**WHAT YOU HAVE TO DO:** Everything below from the line with "pięknie ilustrowanych książeczek, zawierających" through the line with "Alltag? Eine winddichte, wasserabweisende und" must be retyped exactly, except the pictures.

**EXERCISE DATA:**
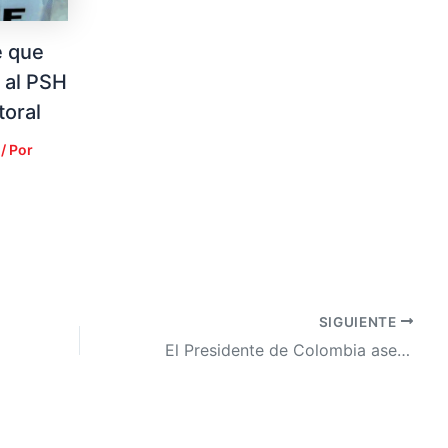
e que
 al PSH
toral
/ Por
SIGUIENTE
El Presidente de Colombia asevera que la extradiciÃ³n de JOH a EE. UU. hundiÃ³ la dignidad de Honduras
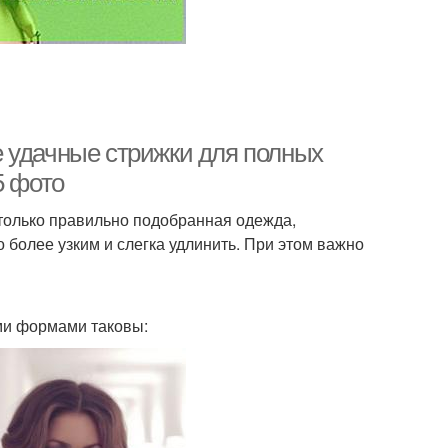
 удачные стрижки для полных
5 фото
 только правильно подобранная одежда,
 более узким и слегка удлинить. При этом важно
ми формами таковы:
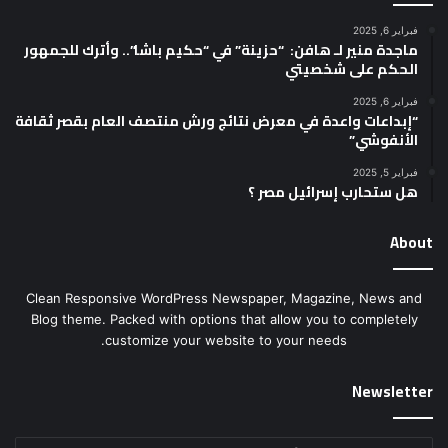
فبراير 6, 2025
ماجدة منير لـ هافن: “حزينة” في “حكيم باشا”.. وأترك للجمهور
الحكم على شخصيتي
فبراير 6, 2025
“إبداعات واعدة في معرض نتائج ورش منتصف العام بقصر ثقافة
الأنفوشي”
فبراير 5, 2025
هل ستحارب إسرائيل مصر ؟
About
Clean Responsive WordPress Newspaper, Magazine, News and
Blog theme. Packed with options that allow you to completely
customize your website to your needs.
Newsletter
أدخل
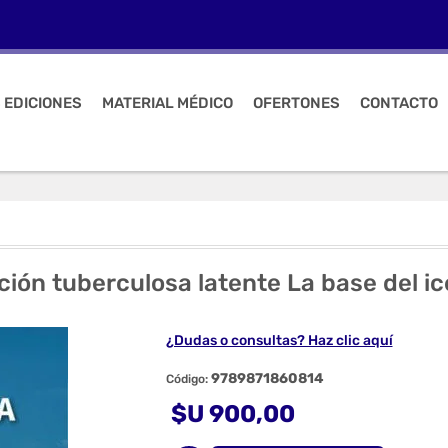
 EDICIONES
MATERIAL MÉDICO
OFERTONES
CONTACTO
ción tuberculosa latente La base del i
¿Dudas o consultas? Haz clic aquí
9789871860814
Código:
$U 900,00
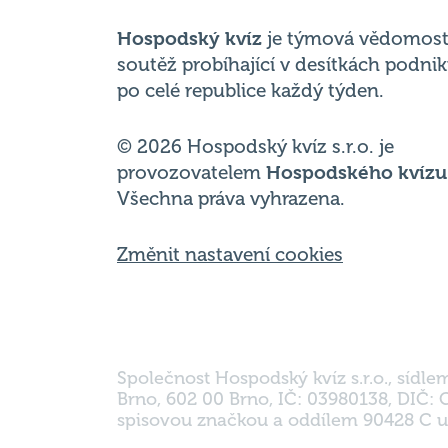
po celé republice každý týden.
© 2026 Hospodský kvíz s.r.o. je
provozovatelem
Hospodského kvízu
Všechna práva vyhrazena.
Změnit nastavení cookies
Společnost Hospodský kvíz s.r.o., sídle
Brno, 602 00 Brno, IČ: 03980138, DIČ:
spisovou značkou a oddílem 90428 C u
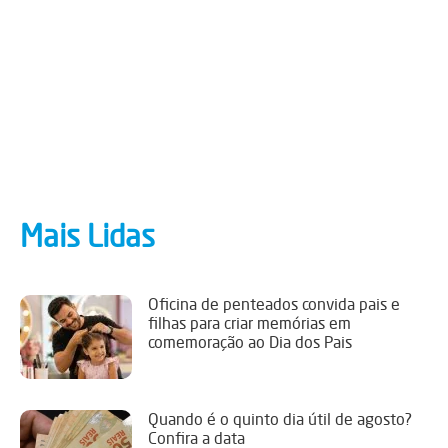
Mais Lidas
Oficina de penteados convida pais e
filhas para criar memórias em
comemoração ao Dia dos Pais
Quando é o quinto dia útil de agosto?
Confira a data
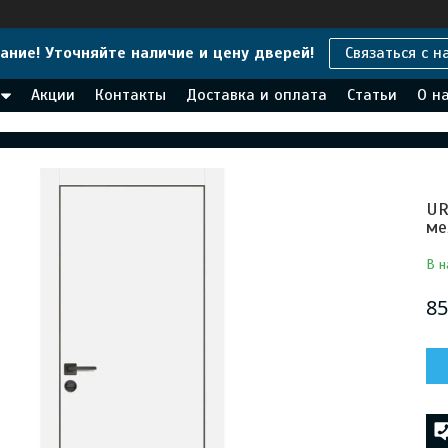
ание! Уточняйте наличие и цену дверей!
Связаться с н
Акции
Контакты
Доставка и оплата
Статьи
О н
UR
ме
В н
85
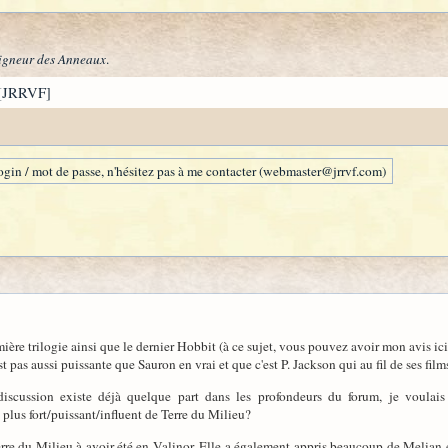
igneur des Anneaux
.
[JRRVF]
gin / mot de passe, n'hésitez pas à me contacter (webmaster@jrrvf.com)
ière trilogie ainsi que le dernier Hobbit (à ce sujet, vous pouvez avoir mon avis ic
 pas aussi puissante que Sauron en vrai et que c'est P. Jackson qui au fil de ses films
discussion existe déjà quelque part dans les profondeurs du forum, je voulais
lus fort/puissant/influent de Terre du Milieu?
Terre du Milieu à avoir été en Valinor. Elle a également appris beaucoup de Melian e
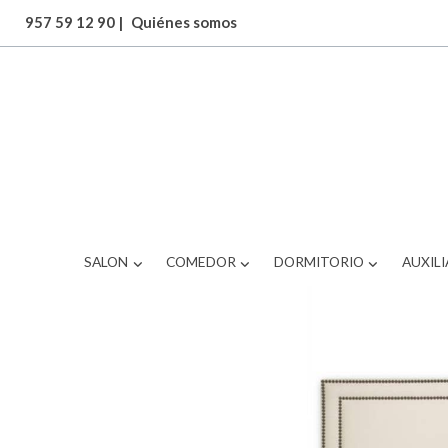
957 59 12 90
|
Quiénes somos
ARTICULOS
BRS-511OS2221
SALON
COMEDOR
DORMITORIO
AUXILI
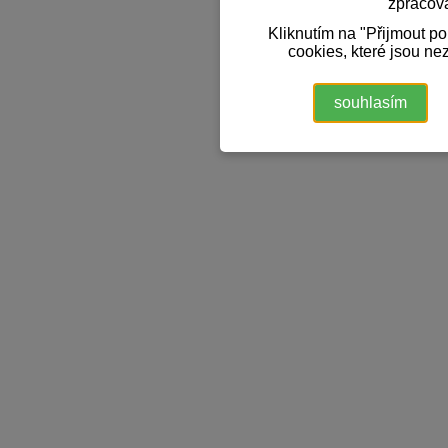
zpracov
Kliknutím na "Přijmout p
cookies, které jsou ne
souhlasím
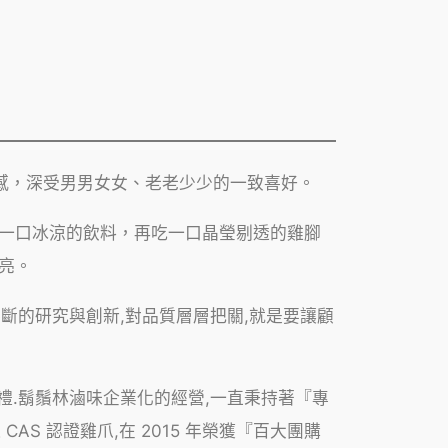
口感，深受男男女女、老老少少的一致喜好。
一口冰涼的飲料，再吃一口晶瑩剔透的雞腳
亮。
不斷的研究與創新,對品質層層把關,就是要讓顧
禮.鬍鬚林滷味企業化的經營,一直秉持著『專
S 認證雞爪,在 2015 年榮獲『百大團購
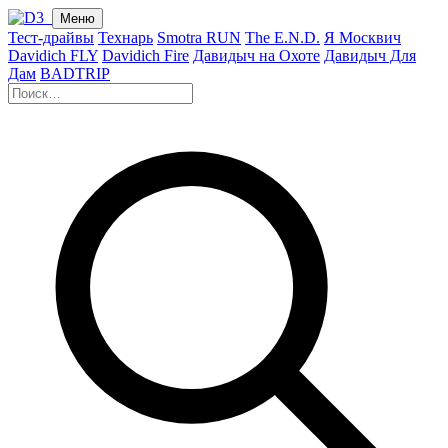
Меню
Тест-драйвы
Технарь
Smotra RUN
The E.N.D.
Я Москвич
Davidich FLY
Davidich Fire
Давидыч на Охоте
Давидыч Для
Дам
BADTRIP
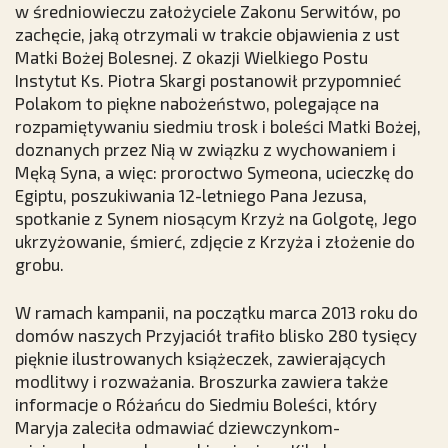
w średniowieczu założyciele Zakonu Serwitów, po
zachęcie, jaką otrzymali w trakcie objawienia z ust
Matki Bożej Bolesnej. Z okazji Wielkiego Postu
Instytut Ks. Piotra Skargi postanowił przypomnieć
Polakom to piękne nabożeństwo, polegające na
rozpamiętywaniu siedmiu trosk i boleści Matki Bożej,
doznanych przez Nią w związku z wychowaniem i
Męką Syna, a więc: proroctwo Symeona, ucieczkę do
Egiptu, poszukiwania 12-letniego Pana Jezusa,
spotkanie z Synem niosącym Krzyż na Golgotę, Jego
ukrzyżowanie, śmierć, zdjęcie z Krzyża i złożenie do
grobu.
W ramach kampanii, na początku marca 2013 roku do
domów naszych Przyjaciół trafiło blisko 280 tysięcy
pięknie ilustrowanych książeczek, zawierających
modlitwy i rozważania. Broszurka zawiera także
informacje o Różańcu do Siedmiu Boleści, który
Maryja zaleciła odmawiać dziewczynkom-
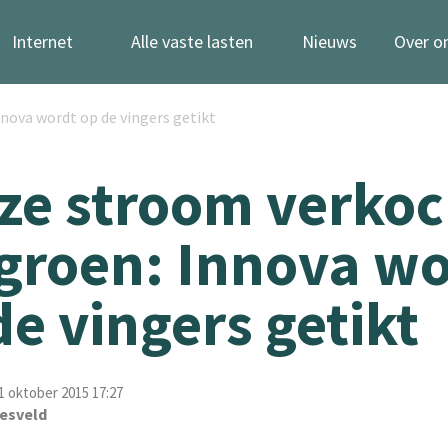
Internet
Alle vaste lasten
Nieuws
Over o
nnova wordt op de vingers getikt
jze stroom verkoc
 groen: Innova w
de vingers getikt
 oktober 2015 17:27
esveld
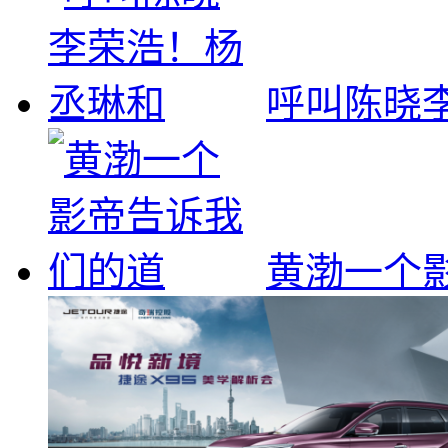
呼叫陈晓
黄渤一个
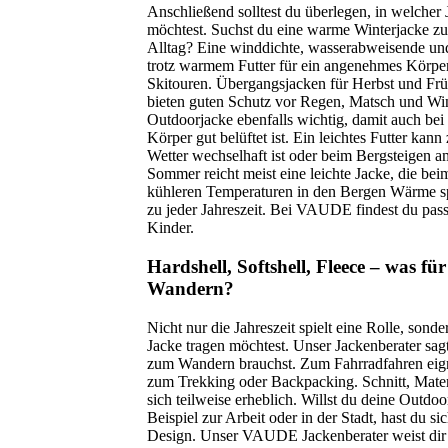
Anschließend solltest du überlegen, in welcher 
möchtest. Suchst du eine warme Winterjacke zu
Alltag? Eine winddichte, wasserabweisende und
trotz warmem Futter für ein angenehmes Körper
Skitouren. Übergangsjacken für Herbst und Früh
bieten guten Schutz vor Regen, Matsch und Wind
Outdoorjacke ebenfalls wichtig, damit auch be
Körper gut belüftet ist. Ein leichtes Futter ka
Wetter wechselhaft ist oder beim Bergsteigen a
Sommer reicht meist eine leichte Jacke, die be
kühleren Temperaturen in den Bergen Wärme sp
zu jeder Jahreszeit. Bei VAUDE findest du pa
Kinder.
Hardshell, Softshell, Fleece – was f
Wandern?
Nicht nur die Jahreszeit spielt eine Rolle, sonde
Jacke tragen möchtest. Unser Jackenberater sagt
zum Wandern brauchst. Zum Fahrradfahren eign
zum Trekking oder Backpacking. Schnitt, Materi
sich teilweise erheblich. Willst du deine Outdo
Beispiel zur Arbeit oder in der Stadt, hast du 
Design. Unser VAUDE Jackenberater weist dir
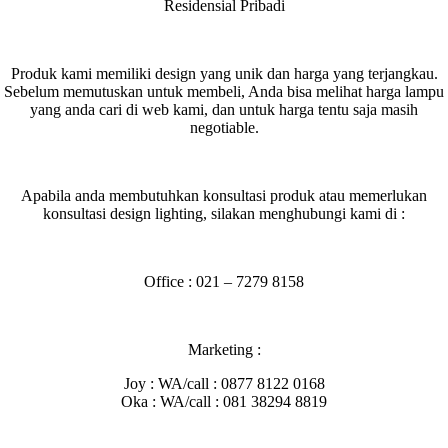
Residensial Pribadi
Produk kami memiliki design yang unik dan harga yang terjangkau.
Sebelum memutuskan untuk membeli, Anda bisa melihat harga lampu
yang anda cari di web kami, dan untuk harga tentu saja masih
negotiable.
Apabila anda membutuhkan konsultasi produk atau memerlukan
konsultasi design lighting, silakan menghubungi kami di :
Office : 021 – 7279 8158
Marketing :
Joy : WA/call : 0877 8122 0168
Oka : WA/call : 081 38294 8819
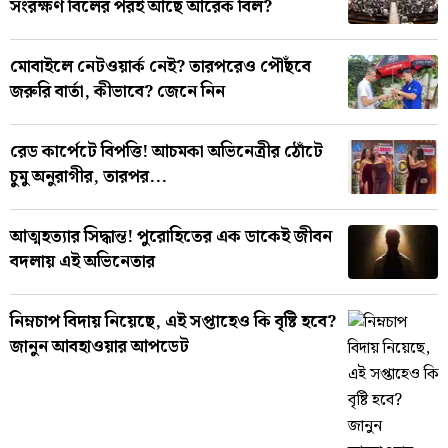
সংরক্ষণ বিলের পরই আছে আরেক বিল?
মোবাইলে নেটওয়ার্ক নেই? তারপরেও পৌঁছবে
জরুরি বার্তা, কীভাবে? জেনে নিন
রেড কার্পেটে বিপত্তি! আচমকা অভিনেত্রীর ঠোঁটে
চুমু অনুরাগীর, তারপর...
আত্মহত্যার সিদ্ধান্ত! পুরোহিতের এক ডাকেই জীবন
বদলায় এই অভিনেতার
নিম্নচাপ বিদায় নিয়েছে, এই সপ্তাহেও কি বৃষ্টি হবে?
জানুন আবহাওয়ার আপডেট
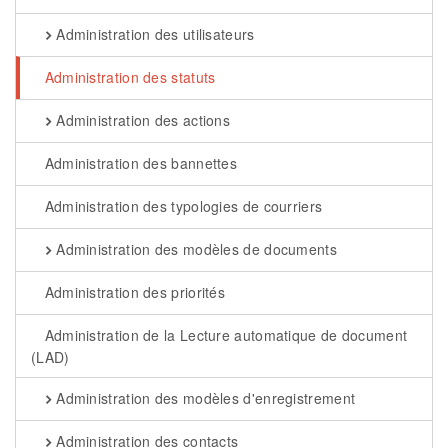
Administration des utilisateurs
Administration des statuts
Administration des actions
Administration des bannettes
Administration des typologies de courriers
Administration des modèles de documents
Administration des priorités
Administration de la Lecture automatique de document
(LAD)
Administration des modèles d'enregistrement
Administration des contacts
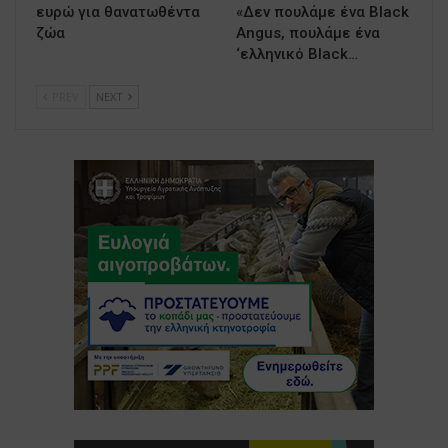
ευρώ για θανατωθέντα
«Δεν πουλάμε ένα Black
ζώα
Angus, πουλάμε ένα
‘ελληνικό Black…
PREV
NEXT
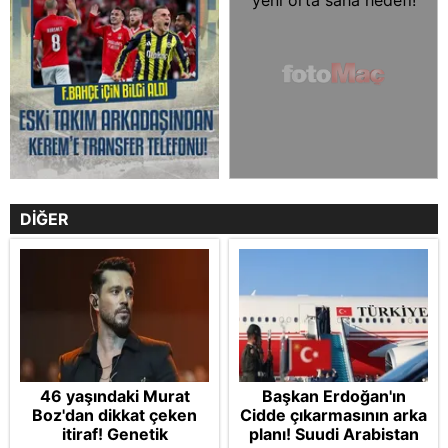
DİĞER
46 yaşındaki Murat
Başkan Erdoğan'ın
Boz'dan dikkat çeken
Cidde çıkarmasının arka
itiraf! Genetik
planı! Suudi Arabistan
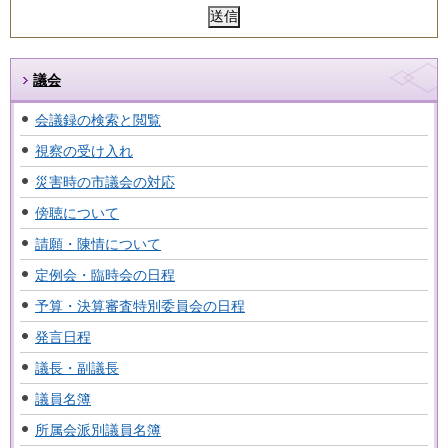
議会
会議録の検索と閲覧
視察の受け入れ
災害時の市議会の対応
傍聴について
請願・陳情について
定例会・臨時会の日程
予算・決算審査特別委員会の日程
発言日程
議長・副議長
議員名簿
所属会派別議員名簿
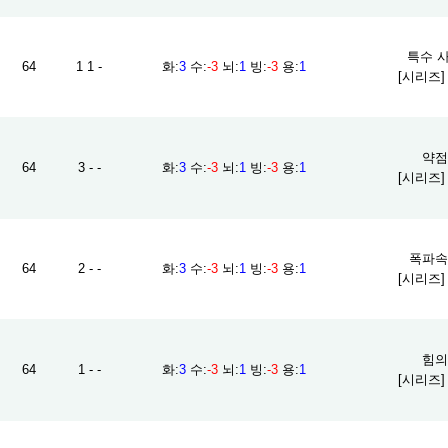
특수 사
64
1 1 -
화
:
3
수
:
-3
뇌
:
1
빙
:
-3
용
:
1
[시리즈
약점 
64
3 - -
화
:
3
수
:
-3
뇌
:
1
빙
:
-3
용
:
1
[시리즈
폭파속성
64
2 - -
화
:
3
수
:
-3
뇌
:
1
빙
:
-3
용
:
1
[시리즈
힘의 
64
1 - -
화
:
3
수
:
-3
뇌
:
1
빙
:
-3
용
:
1
[시리즈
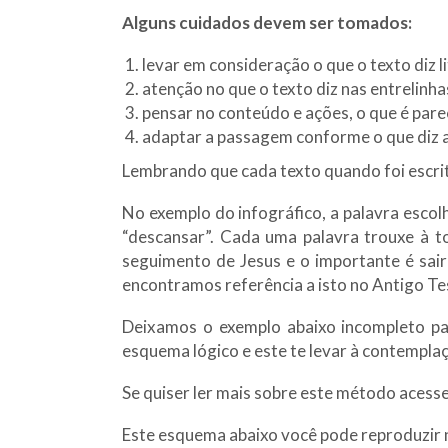
Alguns cuidados devem ser tomados:
levar em consideração o que o texto diz l
atenção no que o texto diz nas entrelinha
pensar no conteúdo e ações, o que é pare
adaptar a passagem conforme o que diz a
Lembrando que cada texto quando foi escrito
No exemplo do infográfico, a palavra escolh
“descansar”. Cada uma palavra trouxe à to
seguimento de Jesus e o importante é sair 
encontramos referência a isto no Antigo T
Deixamos o exemplo abaixo incompleto p
esquema lógico e este te levar à contemplaç
Se quiser ler mais sobre este método acess
Este esquema abaixo você pode reproduzir 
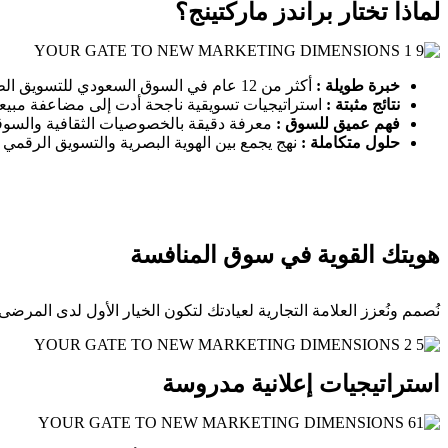
لماذا تختار براندز ماركتينج؟
خبرة طويلة
:
أكثر من 12 عام في السوق السعودي للتسويق الطبي.
نتائج مثبتة
:
استراتيجيات تسويقية ناجحة أدت إلى مضاعفة مبيعات
فهم عميق للسوق
:
معرفة دقيقة بالخصوصيات الثقافية والسوقي
حلول متكاملة
:
نهج يجمع بين الهوية البصرية والتسويق الرقمي 
هويتك القوية في سوق المنافسة
نُصمم ونُعزز العلامة التجارية لعيادتك لتكون الخيار الأول لدى المر
استراتيجيات إعلانية مدروسة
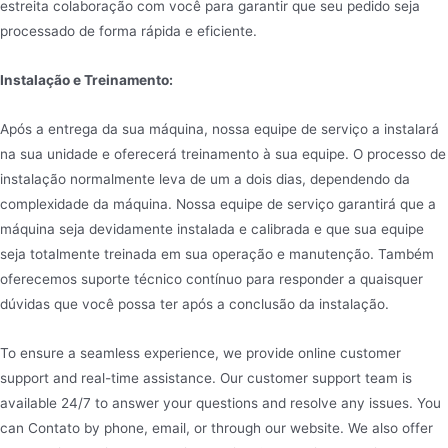
estreita colaboração com você para garantir que seu pedido seja
processado de forma rápida e eficiente.
Instalação e Treinamento:
Após a entrega da sua máquina, nossa equipe de serviço a instalará
na sua unidade e oferecerá treinamento à sua equipe. O processo de
instalação normalmente leva de um a dois dias, dependendo da
complexidade da máquina. Nossa equipe de serviço garantirá que a
máquina seja devidamente instalada e calibrada e que sua equipe
seja totalmente treinada em sua operação e manutenção. Também
oferecemos suporte técnico contínuo para responder a quaisquer
dúvidas que você possa ter após a conclusão da instalação.
To ensure a seamless experience, we provide online customer
support and real-time assistance. Our customer support team is
available 24/7 to answer your questions and resolve any issues. You
can Contato by phone, email, or through our website. We also offer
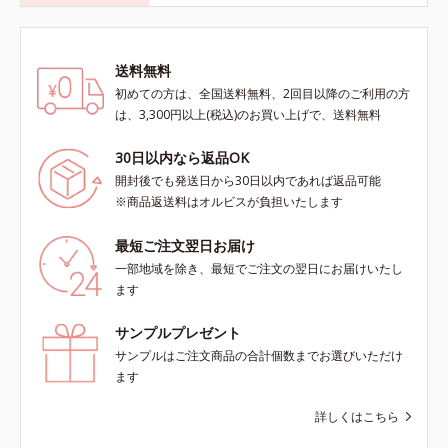
送料無料
初めての方は、全国送料無料、2回目以降のご利用の方
は、3,300円以上(税込)のお買い上げで、送料無料
30日以内なら返品OK
開封後でも発送日から30日以内であれば返品可能
※商品返送料はオルビスが負担いたします
最短ご注文翌日お届け
一部地域を除き、最短でご注文の翌日にお届けいたし
ます
サンプルプレゼント
サンプルはご注文商品の合計個数までお選びいただけ
ます
詳しくはこちら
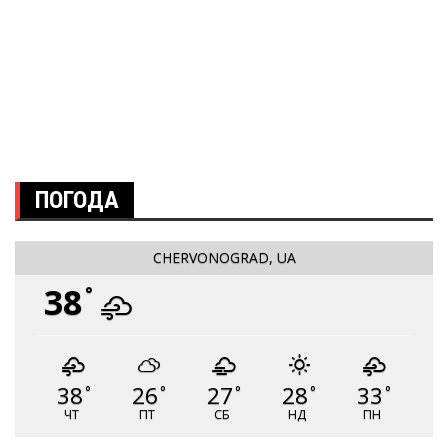
ПОГОДА
CHERVONOGRAD, UA
38
°
38
26
27
28
33
°
°
°
°
°
ЧТ
ПТ
СБ
НД
ПН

**YOUR SOLUTION:**
pięknie ilustrowanych książeczek, zawierających
modlitwy i rozważania. Broszurka zawiera także
informacje o Różańcu do Siedmiu Boleści, który
Maryja zaleciła odmawiać dziewczynkom-
Internet
Alle vaste lasten
Nieuws
Over o
nnova wordt op de vingers getikt
jze stroom verkoc
 groen: Innova w
de vingers getikt
 oktober 2015 17:27
esveld
呼叫陈晓
黄渤一个
Anschließend solltest du überlegen, in welcher 
möchtest. Suchst du eine warme Winterjacke zu
Alltag? Eine winddichte, wasserabweisende und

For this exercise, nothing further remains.